Oh most people get excited when it comes to marriage. You’ll start to think about wedding dress(es), invitations, catering, goodies, decorations, bridesmaids and honeymoon. You’ll be imagining your dream wedding and wanting to walk down the aisle with long wedding dress train and later of the day you’ll go for outdoor photoshoot. You’d insist to have the session on the same day because you wouldn’t want to lose the make up that’s going to cost you RM400. You’ll be counting months and weeks and turn bridezilla as you approach closer to your D day.
Sounds great! But you know what?
All this ladies, is just a teensy portion of the whole marriage story. As I wrote before on Why Being Single Is Okay, are you looking forward for wedding more than the marriage itself? Have you really considered what your life is going to be after getting married? I shall say this again, it may not be easy and one way is from losing your friendship.
Okay I gotta be honest here. Some people lost them all, while others are still able to keep in touch with their mates. I’m not saying this to scare you, rather I’m mentally preparing you that once you tie the knot, you responsibilities multiply. If life was previously just about work, you still have lots of remaining time for friends and family back in home town. If you feel like balik kampung, no one can say anything because you make that choice.
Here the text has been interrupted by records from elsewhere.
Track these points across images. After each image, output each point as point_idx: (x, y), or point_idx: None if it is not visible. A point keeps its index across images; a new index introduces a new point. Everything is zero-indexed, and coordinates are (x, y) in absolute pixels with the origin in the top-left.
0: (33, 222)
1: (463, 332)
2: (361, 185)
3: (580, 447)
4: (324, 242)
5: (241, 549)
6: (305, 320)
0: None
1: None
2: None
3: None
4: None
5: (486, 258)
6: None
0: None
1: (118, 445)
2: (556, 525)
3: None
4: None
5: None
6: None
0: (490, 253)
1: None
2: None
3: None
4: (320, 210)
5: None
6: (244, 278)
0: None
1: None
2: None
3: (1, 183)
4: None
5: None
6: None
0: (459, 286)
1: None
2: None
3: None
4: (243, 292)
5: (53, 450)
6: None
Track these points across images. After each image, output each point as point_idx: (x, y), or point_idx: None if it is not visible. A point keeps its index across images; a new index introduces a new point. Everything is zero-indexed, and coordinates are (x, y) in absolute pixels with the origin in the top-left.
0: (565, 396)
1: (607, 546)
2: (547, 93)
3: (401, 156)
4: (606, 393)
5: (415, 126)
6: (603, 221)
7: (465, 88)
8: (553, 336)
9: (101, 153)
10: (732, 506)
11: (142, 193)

But when marriage rolls in, you gotta split your life into two. It will be your own life (family and friends) and your spouse’s. Probably you’d have to sacrifice the time that was formerly spent on your clique for the your husband’s family gathering. The first few months might still be okay but you’ll come to a point where your friends will say, “Ehh haven’t heard from you for ages! What has marriage done to you?”. This description of life here doesn’t necessarily depict mine. but this is plain common in married life. I knew you didn’t know, or you don’t bother to know because you’re only excited for your wedding.
But listen girl friends.
Reality can sometimes be a little harsh.
Unlike men, we women need our friends to talk about almost everything. You’ll reach to a point where you wouldn’t mind being far from your spouse because gurrrllll you gotta do what a girl gotta do. Some couples even fought because one wants a break from the routine and just hang out with friends but the other doesn’t agree. Or you’ll be “forced” to join your spouse to meet his/her friends but when you ask him/her to do the same, you get rejected.
Also, I’m not saying that you’re totally going to lose your friendship. No. But it’s more about you’re going to lose a huge portion of friendship in your life because again, your priorities have changed. Now this is only married life guys, don’t get me start with motherhood.
Okay, you can still meet up and catch up and get the latest updates from each other through text messages and phone calls. But you’ll have to consciously make effort to make that now. You gotta plan your days ahead, try to slot in a session with your friends. You gotta have to discuss with your spouse to find the right time for you to get some fresh air out there with them. If you’re a mother, this is especially important because you need to rejuvenate yourself by doing what you love with them that matter.
So if you’re getting married soon, I’d say bring this issue forward with your fiance/fiancee that you want some time with your friends probably every fortnight. If you’re already married, always remember that you deserve a break. Mother or not, we all need to unwind once in a while. And heyyy getting connected to friends is essential and friendship matters too!